If you are using Leiningen 2.x behind an HTTP proxy you need to set
the http_proxy
environment variable before launching Leiningen.
In Linux/Unix put this in ~/.profile
:
http_proxy=http://username:password@proxy:port
https_proxy=http://username:password@proxy:port
Or in Windows:
http_proxy=http://username:password@proxy:port
https_proxy=http://username:password@proxy:port
To supply a list of hosts for which Lein should bypass the configured proxy, set the http_no_proxy
environment variable:
http_no_proxy="*.example1.com|*.example2.com|*.example3.com"
Leiningen uses clj-http which is built on the Apache HttpComponents Client. This means that to set non-proxy hosts you're required to use the Java format (pipe-delimited).
Since 2.1.2, if http_no_proxy
is not set then Leiningen will attempt to use your system's existing no_proxy
environment variable to define non-proxy hosts. The format of the no_proxy
value is likely to be incompatible with the clj-http proxy selector, so Leiningen will attempt to convert the value. For instance, the following value:
no_proxy="example1.com,example2.com,example3.com"
is equivalent to:
http_no_proxy="*example1.com|*example2.com|*example3.com"
If you are running a linux system behind an NTLM proxy the initial install may fail with a message containing the following:
org.apache.http.client.protocol.RequestAuthenticationBase process
WARNING: NTLM authentication error: Credentials cannot be used for NTLM authentication: org.apache.http.auth.UsernamePasswordCredentials
This happens when NTLM block certain terminal commands (e.g. wget)
One solution is to install cntlm http://cntlm.sourceforge.net/, an intermediate proxy, which forwards requests through to the NTLM proxy with domain authentication. You will need to configure your proxy url, username, password (or better, hashed versions, see the "cntlm -H" option) and your domain in the cntlm.conf file. Your system proxy settings (e.g. $http_proxy env variable) must then be changed to point to the cntlm proxy (default http://localhost:3128).

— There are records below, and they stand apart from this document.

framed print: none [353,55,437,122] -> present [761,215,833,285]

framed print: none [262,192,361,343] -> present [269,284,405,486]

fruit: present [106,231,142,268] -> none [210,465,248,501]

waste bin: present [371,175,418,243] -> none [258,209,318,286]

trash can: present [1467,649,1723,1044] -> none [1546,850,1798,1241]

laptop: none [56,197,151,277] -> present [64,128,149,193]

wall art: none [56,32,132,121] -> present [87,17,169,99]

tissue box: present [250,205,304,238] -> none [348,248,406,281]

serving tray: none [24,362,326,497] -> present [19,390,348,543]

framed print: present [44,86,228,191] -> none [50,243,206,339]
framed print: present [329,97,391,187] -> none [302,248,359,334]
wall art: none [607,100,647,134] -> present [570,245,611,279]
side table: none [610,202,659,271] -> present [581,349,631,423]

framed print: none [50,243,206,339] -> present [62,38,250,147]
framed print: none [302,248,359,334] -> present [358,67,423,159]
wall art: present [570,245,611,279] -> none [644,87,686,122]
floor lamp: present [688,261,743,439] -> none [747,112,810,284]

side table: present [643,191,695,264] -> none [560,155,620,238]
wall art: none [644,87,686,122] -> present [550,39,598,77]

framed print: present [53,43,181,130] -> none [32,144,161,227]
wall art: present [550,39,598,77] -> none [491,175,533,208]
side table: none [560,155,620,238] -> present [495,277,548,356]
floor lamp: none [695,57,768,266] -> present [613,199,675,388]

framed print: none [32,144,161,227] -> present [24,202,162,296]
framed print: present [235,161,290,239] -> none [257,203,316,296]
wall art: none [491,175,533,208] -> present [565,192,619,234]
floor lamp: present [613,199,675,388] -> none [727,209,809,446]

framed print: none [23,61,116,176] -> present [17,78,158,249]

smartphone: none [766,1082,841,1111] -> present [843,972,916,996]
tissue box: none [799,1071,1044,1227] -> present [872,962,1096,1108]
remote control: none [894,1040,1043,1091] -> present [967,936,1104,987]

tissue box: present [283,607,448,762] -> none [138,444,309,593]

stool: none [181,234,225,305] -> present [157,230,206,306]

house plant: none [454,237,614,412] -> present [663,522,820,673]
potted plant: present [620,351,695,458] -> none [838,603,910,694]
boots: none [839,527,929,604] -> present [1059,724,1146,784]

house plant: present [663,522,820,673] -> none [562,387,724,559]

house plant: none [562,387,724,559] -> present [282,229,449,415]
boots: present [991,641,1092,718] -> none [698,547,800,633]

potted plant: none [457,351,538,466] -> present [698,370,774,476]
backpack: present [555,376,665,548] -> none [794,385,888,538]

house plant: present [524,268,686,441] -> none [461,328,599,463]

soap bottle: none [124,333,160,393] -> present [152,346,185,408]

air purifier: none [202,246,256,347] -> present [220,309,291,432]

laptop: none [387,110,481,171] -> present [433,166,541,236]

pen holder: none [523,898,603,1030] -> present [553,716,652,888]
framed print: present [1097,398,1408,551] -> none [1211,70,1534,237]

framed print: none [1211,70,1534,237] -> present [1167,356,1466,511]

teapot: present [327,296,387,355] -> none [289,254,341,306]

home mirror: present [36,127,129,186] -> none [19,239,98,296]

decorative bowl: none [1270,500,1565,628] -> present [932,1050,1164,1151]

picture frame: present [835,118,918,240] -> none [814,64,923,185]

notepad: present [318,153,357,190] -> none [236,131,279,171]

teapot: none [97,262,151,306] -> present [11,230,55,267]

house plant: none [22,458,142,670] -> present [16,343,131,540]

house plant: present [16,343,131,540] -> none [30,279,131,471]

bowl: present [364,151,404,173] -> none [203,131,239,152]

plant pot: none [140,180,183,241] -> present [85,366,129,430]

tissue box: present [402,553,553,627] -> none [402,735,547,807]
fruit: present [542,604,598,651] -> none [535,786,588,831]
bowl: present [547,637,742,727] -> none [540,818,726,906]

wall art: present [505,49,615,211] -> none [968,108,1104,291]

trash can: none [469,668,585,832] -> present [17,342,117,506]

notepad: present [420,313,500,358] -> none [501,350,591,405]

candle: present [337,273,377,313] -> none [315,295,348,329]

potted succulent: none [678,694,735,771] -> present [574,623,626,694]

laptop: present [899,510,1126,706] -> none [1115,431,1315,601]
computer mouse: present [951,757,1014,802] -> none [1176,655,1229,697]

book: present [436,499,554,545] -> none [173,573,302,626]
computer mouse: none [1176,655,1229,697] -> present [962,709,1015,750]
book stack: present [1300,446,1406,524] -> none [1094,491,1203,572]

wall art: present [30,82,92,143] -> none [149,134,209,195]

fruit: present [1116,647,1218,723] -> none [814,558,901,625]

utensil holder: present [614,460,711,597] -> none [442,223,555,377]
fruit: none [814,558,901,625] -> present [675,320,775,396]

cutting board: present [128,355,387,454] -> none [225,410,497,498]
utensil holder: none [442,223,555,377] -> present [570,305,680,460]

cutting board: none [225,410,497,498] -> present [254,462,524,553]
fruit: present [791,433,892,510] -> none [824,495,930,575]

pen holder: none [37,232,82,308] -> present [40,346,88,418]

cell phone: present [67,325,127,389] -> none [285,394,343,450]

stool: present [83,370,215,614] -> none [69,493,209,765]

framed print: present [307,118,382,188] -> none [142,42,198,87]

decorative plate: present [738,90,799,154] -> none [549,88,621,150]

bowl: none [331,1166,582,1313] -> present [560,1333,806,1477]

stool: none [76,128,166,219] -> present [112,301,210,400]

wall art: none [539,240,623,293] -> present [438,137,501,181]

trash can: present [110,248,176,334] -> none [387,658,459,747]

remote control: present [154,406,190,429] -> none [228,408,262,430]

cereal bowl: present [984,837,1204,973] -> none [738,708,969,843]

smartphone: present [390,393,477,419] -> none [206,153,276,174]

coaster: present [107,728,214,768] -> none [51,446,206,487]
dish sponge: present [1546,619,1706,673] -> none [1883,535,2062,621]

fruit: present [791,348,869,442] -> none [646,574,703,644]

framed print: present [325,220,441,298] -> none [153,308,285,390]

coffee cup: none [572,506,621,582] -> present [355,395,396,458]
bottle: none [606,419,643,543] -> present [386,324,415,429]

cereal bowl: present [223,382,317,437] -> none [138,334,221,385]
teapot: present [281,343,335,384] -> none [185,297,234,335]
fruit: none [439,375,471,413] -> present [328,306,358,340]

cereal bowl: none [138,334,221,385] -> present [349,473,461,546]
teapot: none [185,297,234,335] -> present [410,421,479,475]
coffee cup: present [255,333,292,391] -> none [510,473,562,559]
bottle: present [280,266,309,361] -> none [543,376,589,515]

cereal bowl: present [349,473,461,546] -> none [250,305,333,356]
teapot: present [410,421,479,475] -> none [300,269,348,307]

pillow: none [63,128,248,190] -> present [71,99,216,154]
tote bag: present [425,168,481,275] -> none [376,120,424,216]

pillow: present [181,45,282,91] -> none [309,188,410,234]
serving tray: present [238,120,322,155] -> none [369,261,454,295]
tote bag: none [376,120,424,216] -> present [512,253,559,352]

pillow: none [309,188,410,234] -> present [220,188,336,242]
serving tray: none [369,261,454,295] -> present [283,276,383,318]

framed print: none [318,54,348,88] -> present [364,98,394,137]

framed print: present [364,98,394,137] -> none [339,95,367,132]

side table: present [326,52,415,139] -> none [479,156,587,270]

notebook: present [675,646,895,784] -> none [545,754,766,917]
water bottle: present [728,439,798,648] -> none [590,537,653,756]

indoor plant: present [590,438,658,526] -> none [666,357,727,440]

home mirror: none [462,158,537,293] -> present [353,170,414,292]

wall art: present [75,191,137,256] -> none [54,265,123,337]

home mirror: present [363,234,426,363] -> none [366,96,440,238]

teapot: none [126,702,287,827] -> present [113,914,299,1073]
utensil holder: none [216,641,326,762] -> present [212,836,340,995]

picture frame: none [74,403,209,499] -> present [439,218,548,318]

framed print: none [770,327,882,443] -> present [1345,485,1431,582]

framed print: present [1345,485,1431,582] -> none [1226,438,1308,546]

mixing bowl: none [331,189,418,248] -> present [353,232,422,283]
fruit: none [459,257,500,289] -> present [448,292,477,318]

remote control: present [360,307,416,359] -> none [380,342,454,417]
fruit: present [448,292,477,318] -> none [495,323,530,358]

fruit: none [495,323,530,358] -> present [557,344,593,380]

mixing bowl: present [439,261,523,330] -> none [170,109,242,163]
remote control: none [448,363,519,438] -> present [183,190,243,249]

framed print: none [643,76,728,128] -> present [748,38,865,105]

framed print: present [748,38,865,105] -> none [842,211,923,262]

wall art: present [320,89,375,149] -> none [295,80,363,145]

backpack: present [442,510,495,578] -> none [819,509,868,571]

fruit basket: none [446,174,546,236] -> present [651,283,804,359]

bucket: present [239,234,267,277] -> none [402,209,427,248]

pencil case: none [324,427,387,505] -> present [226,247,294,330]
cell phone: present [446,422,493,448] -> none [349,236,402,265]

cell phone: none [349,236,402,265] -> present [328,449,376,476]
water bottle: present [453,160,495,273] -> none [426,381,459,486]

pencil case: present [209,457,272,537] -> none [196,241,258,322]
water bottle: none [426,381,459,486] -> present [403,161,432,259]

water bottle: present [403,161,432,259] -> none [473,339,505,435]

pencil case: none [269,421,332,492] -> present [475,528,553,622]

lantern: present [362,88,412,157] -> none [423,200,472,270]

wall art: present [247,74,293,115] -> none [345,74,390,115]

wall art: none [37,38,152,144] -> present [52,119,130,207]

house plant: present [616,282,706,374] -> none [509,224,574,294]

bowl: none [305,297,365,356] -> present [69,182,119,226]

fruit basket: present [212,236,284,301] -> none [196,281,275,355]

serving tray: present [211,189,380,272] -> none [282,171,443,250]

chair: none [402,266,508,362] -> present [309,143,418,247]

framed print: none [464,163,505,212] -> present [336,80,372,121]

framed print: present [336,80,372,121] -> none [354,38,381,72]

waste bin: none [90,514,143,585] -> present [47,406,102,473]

If you are using Leiningen 2.x behind a SOCKS proxy, you might find that getting the JVM to cooperate with your proxy can be very frustrating. It is easiest, then, to turn your SOCKS proxy into an HTTP proxy using Privoxy. Go to http://privoxy.org/ and install the latest version, and at the end of the configuration file (found at /etc/privoxy/config
on most Linux systems), add the following:
forward-socks5 / proxy_host:proxy_port .
Replacing proxy_host
with your SOCKS proxy's hostname or IP, and proxy_port
with your SOCKS proxy's port. Don't forget the period at the end! Then, follow the directions above for HTTP proxies.